[INFORMATION GIVEN — start]

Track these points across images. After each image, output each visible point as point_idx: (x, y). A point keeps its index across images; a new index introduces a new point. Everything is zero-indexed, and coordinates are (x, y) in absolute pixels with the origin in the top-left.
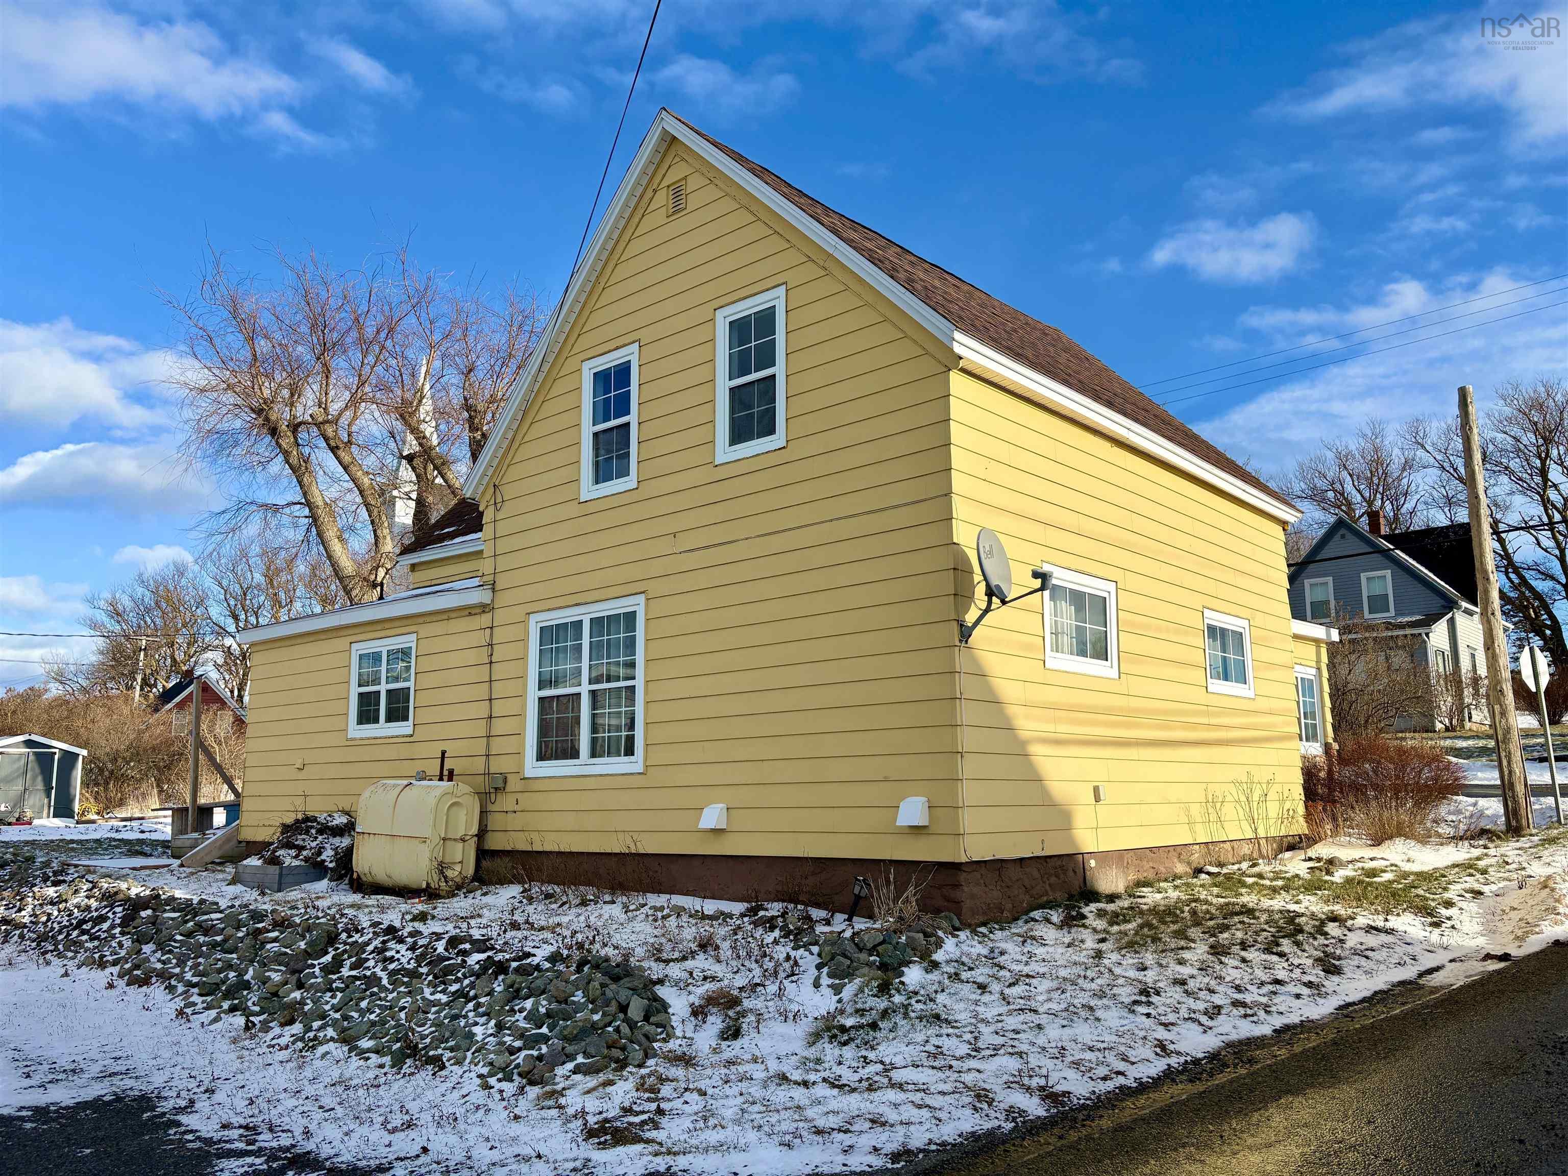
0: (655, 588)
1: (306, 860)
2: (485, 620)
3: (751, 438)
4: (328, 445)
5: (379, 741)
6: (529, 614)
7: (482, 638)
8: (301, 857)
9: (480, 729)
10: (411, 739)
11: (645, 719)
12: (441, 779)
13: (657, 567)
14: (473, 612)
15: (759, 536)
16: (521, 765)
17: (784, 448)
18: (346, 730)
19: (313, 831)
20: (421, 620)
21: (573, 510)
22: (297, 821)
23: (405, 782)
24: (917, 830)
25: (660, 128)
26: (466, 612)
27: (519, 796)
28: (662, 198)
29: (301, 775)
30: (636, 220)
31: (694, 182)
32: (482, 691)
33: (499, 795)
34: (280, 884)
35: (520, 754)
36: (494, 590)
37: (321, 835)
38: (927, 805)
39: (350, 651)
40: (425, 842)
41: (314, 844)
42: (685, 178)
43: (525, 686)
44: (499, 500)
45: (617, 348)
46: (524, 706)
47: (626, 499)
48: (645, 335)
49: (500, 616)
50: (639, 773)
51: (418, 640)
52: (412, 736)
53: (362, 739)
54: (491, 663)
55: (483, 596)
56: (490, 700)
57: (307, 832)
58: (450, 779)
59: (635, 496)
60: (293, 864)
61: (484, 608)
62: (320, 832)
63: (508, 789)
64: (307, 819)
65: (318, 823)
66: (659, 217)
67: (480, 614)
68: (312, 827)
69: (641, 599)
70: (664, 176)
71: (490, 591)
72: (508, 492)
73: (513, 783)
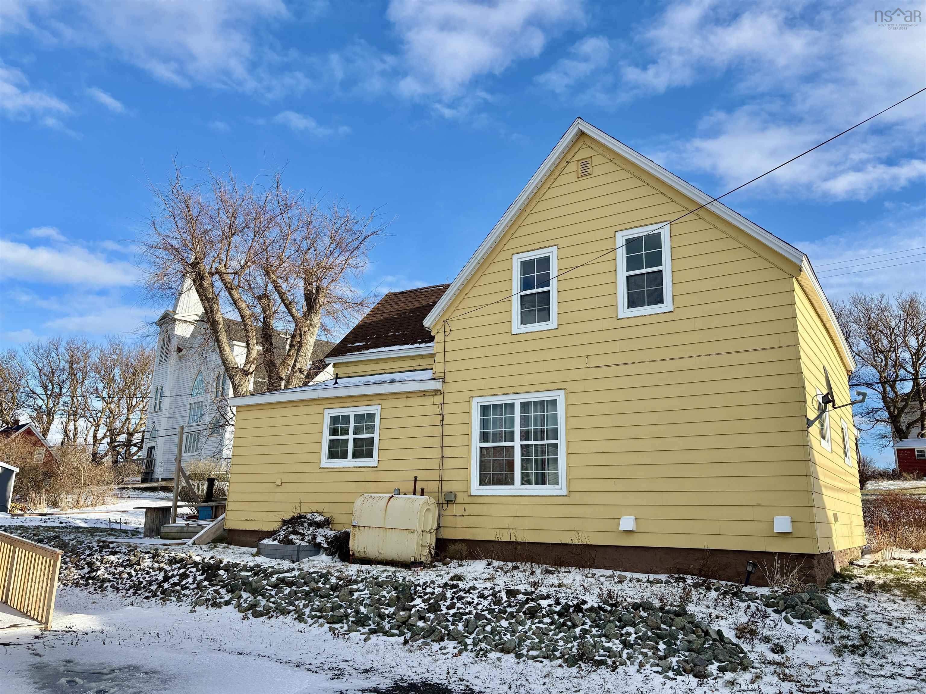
0: (571, 387)
1: (309, 542)
2: (438, 399)
3: (643, 305)
4: (226, 287)
5: (348, 470)
6: (472, 397)
7: (437, 410)
8: (305, 540)
9: (435, 464)
10: (376, 469)
11: (567, 463)
12: (414, 494)
13: (573, 375)
14: (427, 394)
15: (653, 361)
16: (468, 487)
17: (672, 312)
18: (319, 462)
19: (306, 524)
20: (384, 397)
21: (507, 338)
22: (293, 518)
23: (390, 495)
24: (784, 535)
25: (577, 128)
26: (422, 394)
27: (467, 506)
28: (572, 167)
29: (279, 489)
30: (554, 177)
31: (596, 160)
32: (437, 442)
33: (449, 505)
34: (298, 556)
35: (467, 480)
36: (444, 382)
37: (311, 527)
38: (790, 520)
39: (323, 413)
40: (413, 532)
41: (309, 532)
42: (591, 157)
43: (470, 440)
44: (447, 329)
45: (540, 248)
46: (470, 452)
47: (549, 334)
48: (562, 243)
49: (448, 398)
50: (564, 496)
51: (381, 409)
52: (376, 467)
53: (333, 468)
54: (442, 425)
55: (436, 385)
56: (442, 447)
57: (303, 525)
58: (422, 494)
59: (556, 333)
60: (302, 544)
61: (436, 392)
62: (311, 525)
63: (457, 501)
64: (300, 517)
65: (308, 519)
66: (573, 177)
67: (433, 395)
68: (304, 522)
69: (562, 393)
70: (575, 154)
71: (441, 383)
72: (454, 325)
73: (461, 498)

[INFORMATION GIVEN — finish]

**WORK ORDER**
From the records above, collect every line that contains the word "output" and copy each of those lines in full.

**RESULT OF THIS EXERCISE**
Track these points across images. After each image, output each visible point as point_idx: (x, y). A point keeps its index across images; a new index introduces a new point. Everything is zero-indexed, and coordinates are (x, y) in absolute pixels with the origin in the top-left.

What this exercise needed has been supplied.